Les conditions de résidence et d'imposition effective des revenus dans ce pays sont donc deux conditions préalables qui s'articulent, afin que la convention ne bénéficie qu'aux seuls résidents des États contractants susceptibles de subir une double imposition juridique.

Néanmoins, ces critères d'ouverture du champ d'application général des traités fiscaux sont insuffisants pour éviter leur détournement à des fins d'évasion fiscale. Les États ont donc prévu des clauses anti-abus spécifiques, c'est-à-dire relatives à certaines catégories de revenus, qui bloquent l'accès aux réductions ou exonérations dans les cas de montage juridique destinés à éluder l'impôt. Il s'agit des clauses de bénéficiaires effectifs, des exclusions spécifiques et des clauses autorisant l'application des règles anti-abus internes.

Section 1 - La clause de bénéficiaire effectif

Les conventions fiscales bilatérales, à travers la condition d'obligation fiscale dans le pays de résidence, ne prennent en compte que les règles d'imposition internes des deux États contractants, pour mieux adapter les mécanismes d'élimination des double-impositions aux particularités des régimes fiscaux internes (Holdings luxembourgeoises, Impôt forfaitaire suisse, etc.). Or, ceci ne prend pas en compte les situations d'imposition auxquelles mène l'application dans ces pays des conventions fiscales conclues avec d'autres États. Celles-ci pouvant être plus avantageuses pour le contribuable que celles résultant de l'application de la convention entre l'État de source contractant et celui de sa résidence, il peut être tenté, afin de bénéficier d'une imposition moindre, d'interposer dans l'État tiers une personne résidente par laquelle transiteraient ses revenus.

Cette personne interposée entre le créancier et le débiteur peut être physique (fiduciaire, gestionnaire, mandataire) ou morale. Dans ce cas elle sera créée conformément à la législation de l'État tiers et jouira de ce fait d'une pleine capacité juridique dans cet État ainsi que de la qualité de résident, il s'agit des « sociétés-relais ».

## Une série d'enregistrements
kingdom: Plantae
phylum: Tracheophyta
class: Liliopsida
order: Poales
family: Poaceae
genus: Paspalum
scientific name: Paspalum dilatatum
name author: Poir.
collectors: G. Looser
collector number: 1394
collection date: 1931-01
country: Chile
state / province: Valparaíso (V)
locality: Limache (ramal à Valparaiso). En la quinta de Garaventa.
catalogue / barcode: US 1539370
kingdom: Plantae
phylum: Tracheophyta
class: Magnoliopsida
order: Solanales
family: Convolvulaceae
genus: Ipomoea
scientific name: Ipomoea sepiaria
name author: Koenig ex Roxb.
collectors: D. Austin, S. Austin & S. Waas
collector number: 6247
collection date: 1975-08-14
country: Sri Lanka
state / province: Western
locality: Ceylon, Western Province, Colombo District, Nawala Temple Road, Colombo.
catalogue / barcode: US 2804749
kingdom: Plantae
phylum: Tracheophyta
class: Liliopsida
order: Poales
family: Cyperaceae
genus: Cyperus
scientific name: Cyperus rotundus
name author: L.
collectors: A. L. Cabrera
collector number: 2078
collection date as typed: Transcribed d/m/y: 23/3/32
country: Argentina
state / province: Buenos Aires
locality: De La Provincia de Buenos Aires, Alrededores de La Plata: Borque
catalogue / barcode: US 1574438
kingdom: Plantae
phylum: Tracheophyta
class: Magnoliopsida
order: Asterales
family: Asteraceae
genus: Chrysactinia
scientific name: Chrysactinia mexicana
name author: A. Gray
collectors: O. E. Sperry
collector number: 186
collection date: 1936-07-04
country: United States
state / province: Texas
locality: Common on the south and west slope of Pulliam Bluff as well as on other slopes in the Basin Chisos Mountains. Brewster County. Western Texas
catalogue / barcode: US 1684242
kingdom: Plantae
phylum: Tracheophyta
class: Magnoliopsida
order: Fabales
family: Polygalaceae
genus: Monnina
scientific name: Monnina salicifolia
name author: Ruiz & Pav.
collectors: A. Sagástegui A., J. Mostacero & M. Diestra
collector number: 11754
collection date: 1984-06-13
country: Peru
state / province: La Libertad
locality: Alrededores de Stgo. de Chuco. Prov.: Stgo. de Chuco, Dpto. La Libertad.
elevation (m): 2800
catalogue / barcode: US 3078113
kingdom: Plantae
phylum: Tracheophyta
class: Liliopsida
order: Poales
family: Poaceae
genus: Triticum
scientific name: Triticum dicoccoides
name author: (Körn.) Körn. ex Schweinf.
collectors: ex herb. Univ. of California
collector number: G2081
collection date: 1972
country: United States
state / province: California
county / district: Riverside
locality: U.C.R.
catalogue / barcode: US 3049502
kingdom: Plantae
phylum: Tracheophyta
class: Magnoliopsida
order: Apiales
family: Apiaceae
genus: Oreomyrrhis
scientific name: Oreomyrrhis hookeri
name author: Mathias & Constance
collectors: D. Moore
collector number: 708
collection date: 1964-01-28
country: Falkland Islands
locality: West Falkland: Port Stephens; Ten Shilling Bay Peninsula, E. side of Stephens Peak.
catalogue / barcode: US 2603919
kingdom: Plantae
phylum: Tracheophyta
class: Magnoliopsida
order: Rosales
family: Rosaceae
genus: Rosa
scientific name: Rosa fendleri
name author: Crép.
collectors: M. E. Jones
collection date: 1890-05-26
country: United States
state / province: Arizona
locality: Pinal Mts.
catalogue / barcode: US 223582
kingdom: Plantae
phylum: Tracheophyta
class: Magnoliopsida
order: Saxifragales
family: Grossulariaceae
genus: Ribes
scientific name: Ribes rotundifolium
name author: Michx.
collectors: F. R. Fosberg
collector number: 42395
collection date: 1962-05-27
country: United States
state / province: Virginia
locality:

## ÉNONCÉ DE L'EXERCICE
Recopiez à l'identique le passage du texte sur les conventions fiscales qui débute à « Les conventions fiscales » et s'achève à « transiteraient ses revenus. ».

## RÉPONSE ATTENDUE
Les conventions fiscales bilatérales, à travers la condition d'obligation fiscale dans le pays de résidence, ne prennent en compte que les règles d'imposition internes des deux États contractants, pour mieux adapter les mécanismes d'élimination des double-impositions aux particularités des régimes fiscaux internes (Holdings luxembourgeoises, Impôt forfaitaire suisse, etc.). Or, ceci ne prend pas en compte les situations d'imposition auxquelles mène l'application dans ces pays des conventions fiscales conclues avec d'autres États. Celles-ci pouvant être plus avantageuses pour le contribuable que celles résultant de l'application de la convention entre l'État de source contractant et celui de sa résidence, il peut être tenté, afin de bénéficier d'une imposition moindre, d'interposer dans l'État tiers une personne résidente par laquelle transiteraient ses revenus.